Re: [RFC PATCH v4 0/3] memcg weighted interleave mempolicy control

From: Gregory Price
Date: Tue Nov 14 2023 - 10:51:09 EST


On Tue, Nov 14, 2023 at 10:43:13AM +0100, Michal Hocko wrote:
> On Fri 10-11-23 22:42:39, Gregory Price wrote:
> [...]
> > If I can ask, do you think it would be out of line to propose a major
> > refactor to mempolicy to enable external task's the ability to change a
> > running task's mempolicy *as well as* a cgroup-wide mempolicy component?
>
> No, I actually think this is a reasonable idea. pidfd_setmempolicy is a
> generally useful extension.
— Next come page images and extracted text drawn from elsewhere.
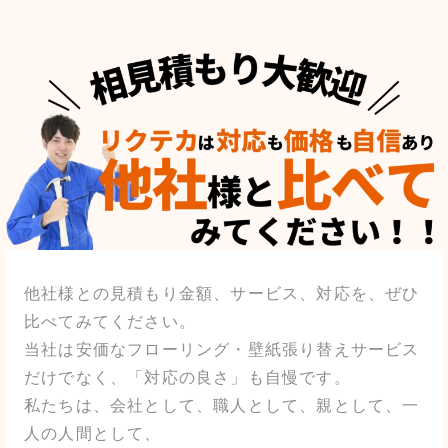
他社様との見積もり金額、サービス、対応を、ぜひ
比べてみてください。
当社は安価なフローリング・壁紙張り替えサービス
だけでなく、「対応の良さ」も自慢です。
私たちは、会社として、職人として、親として、一
人の人間として、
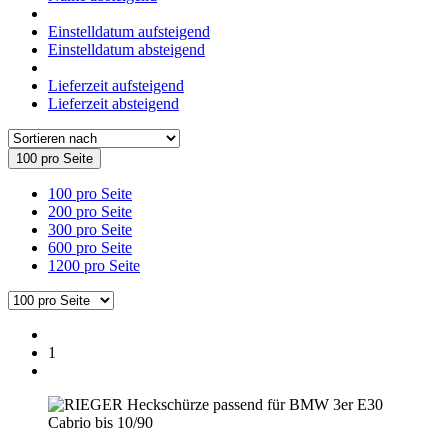
Einstelldatum aufsteigend
Einstelldatum absteigend
Lieferzeit aufsteigend
Lieferzeit absteigend
100 pro Seite
100 pro Seite
200 pro Seite
300 pro Seite
600 pro Seite
1200 pro Seite
1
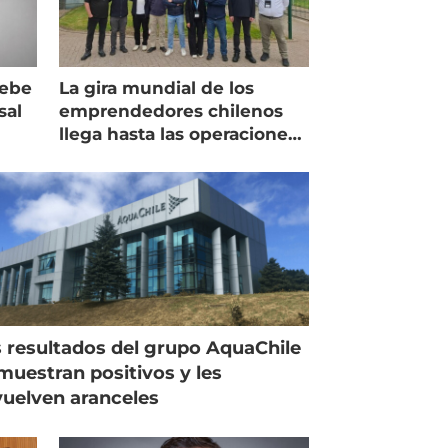
debe
La gira mundial de los
sal
emprendedores chilenos
llega hasta las operaciones
de Mowi en Escocia
 resultados del grupo AquaChile
muestran positivos y les
uelven aranceles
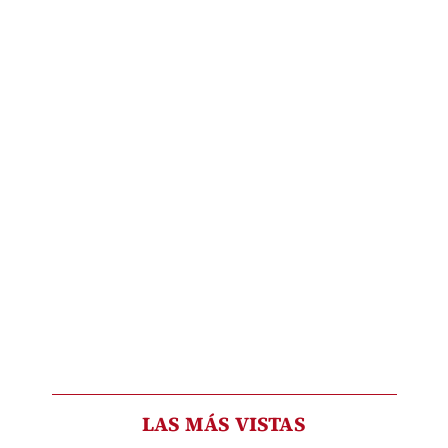
LAS MÁS VISTAS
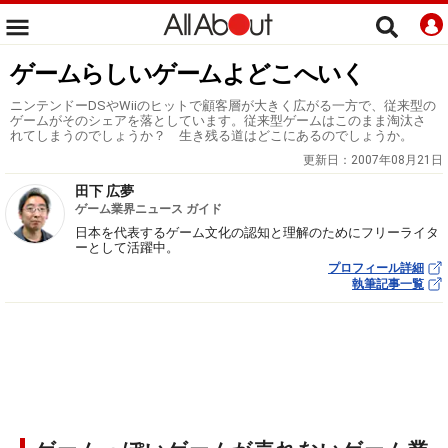
ゲームらしいゲームよどこへいく
ニンテンドーDSやWiiのヒットで顧客層が大きく広がる一方で、従来型の
ゲームがそのシェアを落としています。従来型ゲームはこのまま淘汰さ
れてしまうのでしょうか？ 生き残る道はどこにあるのでしょうか。
更新日：
2007年08月21日
田下 広夢
ゲーム業界ニュース ガイド
日本を代表するゲーム文化の認知と理解のためにフリーライタ
ーとして活躍中。
プロフィール詳細
執筆記事一覧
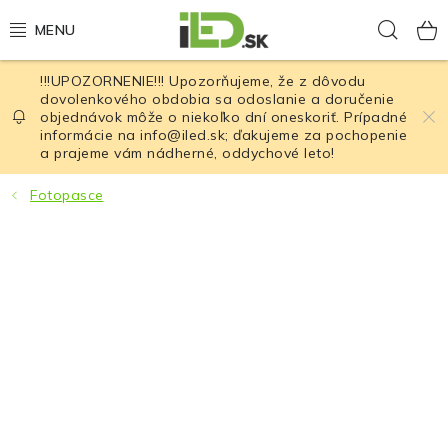
Prejsť
Hľad
na
obsah
!!!UPOZORNENIE!!! Upozorňujeme, že z dôvodu
LED osvetlenie
dovolenkového obdobia sa odoslanie a doručenie
objednávok môže o niekoľko dní oneskoriť. Prípadné
informácie na info@iled.sk; ďakujeme za pochopenie
LED baterky
a prajeme vám nádherné, oddychové leto!
LED čelovky
Fotopasce
Cyklistické osvetlenie
Akumulátory a batérie
Nabíjačky
Nože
The mempolicy code is heavily current task
> based and there might be some challenges but I believe this will a)
> improve the code base and b) allow more usecases.

Just read up on the pidfd_set_mempolicy lore, and yes I'm seeing all the
same problems (I know there was discussion of vma policies, but i think
that can be a topic for later). Have some thoughts on this, but will
take some time to work through a few refactoring tickets first.

>
> That being said, I still believe that a cgroup based interface is a much
> better choice over a global one. Cpusets seem to be a good fit as the
> controller does control memory placement wrt NUMA interfaces.

I think cpusets is a non-starter due to the global spinlock required when
reading informaiton from it:

https://elixir.bootlin.com/linux/latest/source/kernel/cgroup/cpuset.c#L391

Unless the proposal is to place the weights as a global cgroups value,
in which case I think it would be better placed in default_mempolicy :]